Быстрое обнаружение и выяснение механизмов резистентности необходимы для своевременного лечения антибиотиками и мониторинга P. aeruginosa с множественной лекарственной резистентностью (MDR). В настоящее время секвенирование всего генома (WGS) стало передовым методом выявления антимикробной резистентности (AMR), однако клиническое применение WGS ограничено высокой стоимостью, высокими требованиями к образцам и техническими трудностями анализа. Применение анализа на чувствительность к антибиотикам (AST) для диагностики резистентных к противомикробным препаратам патогенов и их антибиограммы требует много времени, громоздких операций и имеет низкий процент положительных результатов, что не может удовлетворить клинические потребности.
Недавно технология метагеномного секвенирования следующего поколения (mNGS) позволила идентифицировать патогены и AMR-ассоциированные гены непосредственно из клинических образцов благодаря своей способности быстро диагностировать невыясненные инфекции. Таким образом, учитывая сложные механизмы резистентности и высокую распространенность вариантозависимой резистентности DTR-PA, возможно предсказать фенотипы резистентности DTR-PA путем выявления AMR-ассоциированных генов с помощью mNGS. Hu и Zhao (2023) сообщили, что среднее время получения результатов AST на основе NGS для клинических образцов составило 19,1 часов, что значительно сократило время получения результатов традиционной технологии определения чувствительности к лекарственным препаратам.

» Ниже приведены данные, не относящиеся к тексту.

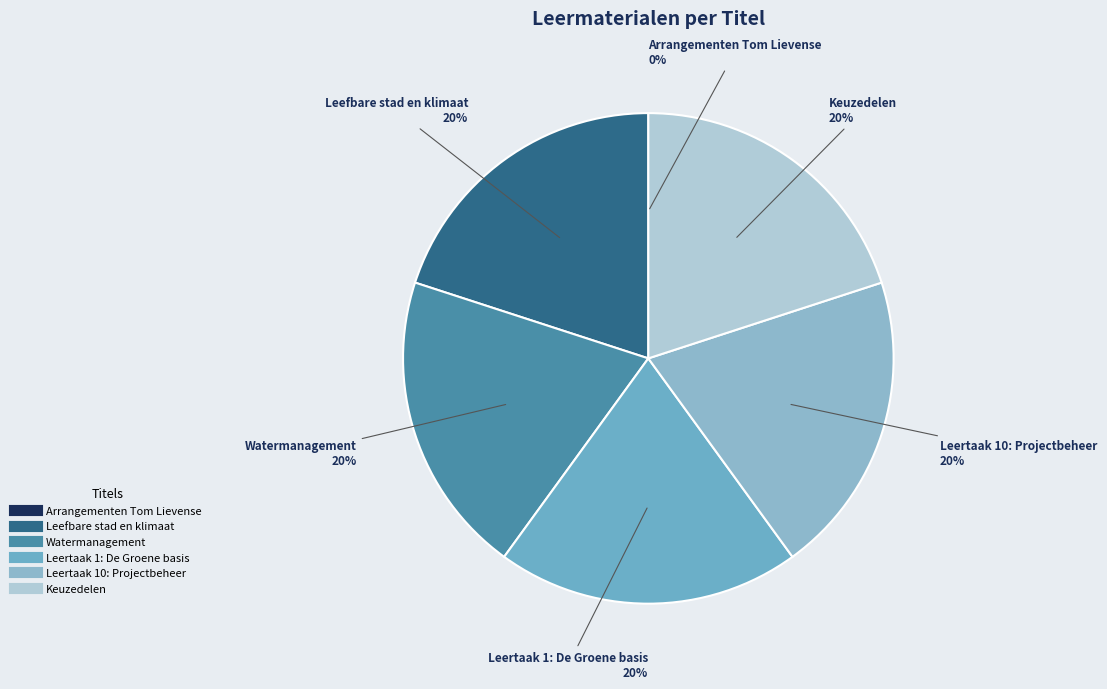

To the nearest percent, what portion does Keuzedelen represent?

20%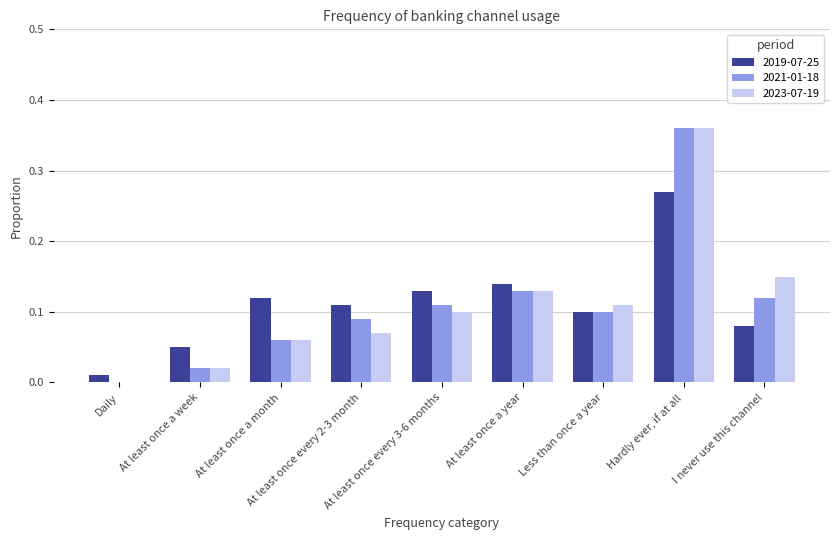

How many distinct data groups are displayed?

3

Методы: В этом исследовании данные полногеномного секвенирования (WGS) 494 изолятов P. aeruginosa были использованы для скрининга ключевых генов, связанных с антимикробной резистентностью (AMR) и резистентностью к имипенему (IPM), меропенему (MEM), пиперациллину/тазобактаму (TZP) и левофлоксацину (LVFX) у P. aeruginosa путем сравнения генов с разницей в количестве копий между резистентными и чувствительными штаммами. Затем для прямого прогнозирования резистентности P. aeruginosa к четырем антибиотикам по выявленным AMR-ассоциированным признакам мы собрали 74 положительных образца мокроты P. aeruginosa для секвенирования методом метагеномики следующего поколения (mNGS), из которых 1 образец с низким качеством был исключен. Затем мы построили модель прогнозирования резистентности.
Результаты: Мы выявили 93, 88, 80, 140 AMR-ассоциированных признаков для устойчивости к IPM, MEM, TZP и LVFX у P. aeruginosa. Относительная распространенность AMR-ассоциированных генов была получена путем сопоставления данных mNGS и WGS. 20 лучших признаков со степенью важности для резистентности к IPM, MEM, TZP и LVFX были соответственно использованы для моделирования. Затем мы использовали алгоритм машинного обучения "случайного леса" для построения моделей прогнозирования резистентности P. aeruginosa, при этом площади под кривыми моделей прогнозирования резистентности IPM, MEM, TZP и LVFX были больше 0,8, что свидетельствует о хорошей эффективности этих моделей прогнозирования резистентности.
Выводы: В целом, mNGS может предсказывать резистентность P. aeruginosa путем прямого обнаружения AMR-ассоциированных генов, что дает возможность быстрого клинического выявления лекарственной резистентности патогенных бактерий.